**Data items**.

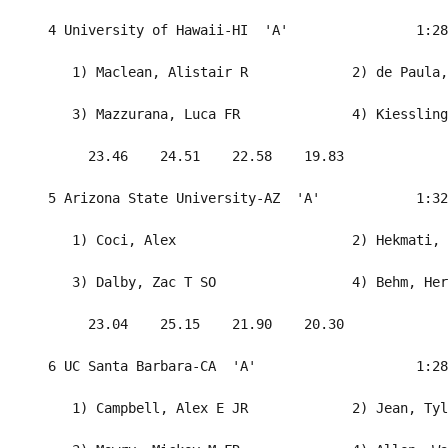
  4 University of Hawaii-HI  'A'                1:28
     1) Maclean, Alistair R             2) de Paula,
     3) Mazzurana, Luca FR              4) Kiessling
       23.46    24.51    22.58    19.83             
  5 Arizona State University-AZ  'A'            1:32
     1) Coci, Alex                      2) Hekmati, 
     3) Dalby, Zac T SO                 4) Behm, Her
       23.04    25.15    21.90    20.30             
  6 UC Santa Barbara-CA  'A'                    1:28
     1) Campbell, Alex E JR             2) Jean, Tyl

**Your instructions**.
Extract the entries in full, exactly as they are, minus the pictures.

**Answer to the problem**.
  4 University of Hawaii-HI  'A'                1:28
     1) Maclean, Alistair R             2) de Paula,
     3) Mazzurana, Luca FR              4) Kiessling
       23.46    24.51    22.58    19.83             
  5 Arizona State University-AZ  'A'            1:32
     1) Coci, Alex                      2) Hekmati, 
     3) Dalby, Zac T SO                 4) Behm, Her
       23.04    25.15    21.90    20.30             
  6 UC Santa Barbara-CA  'A'                    1:28
     1) Campbell, Alex E JR             2) Jean, Tyl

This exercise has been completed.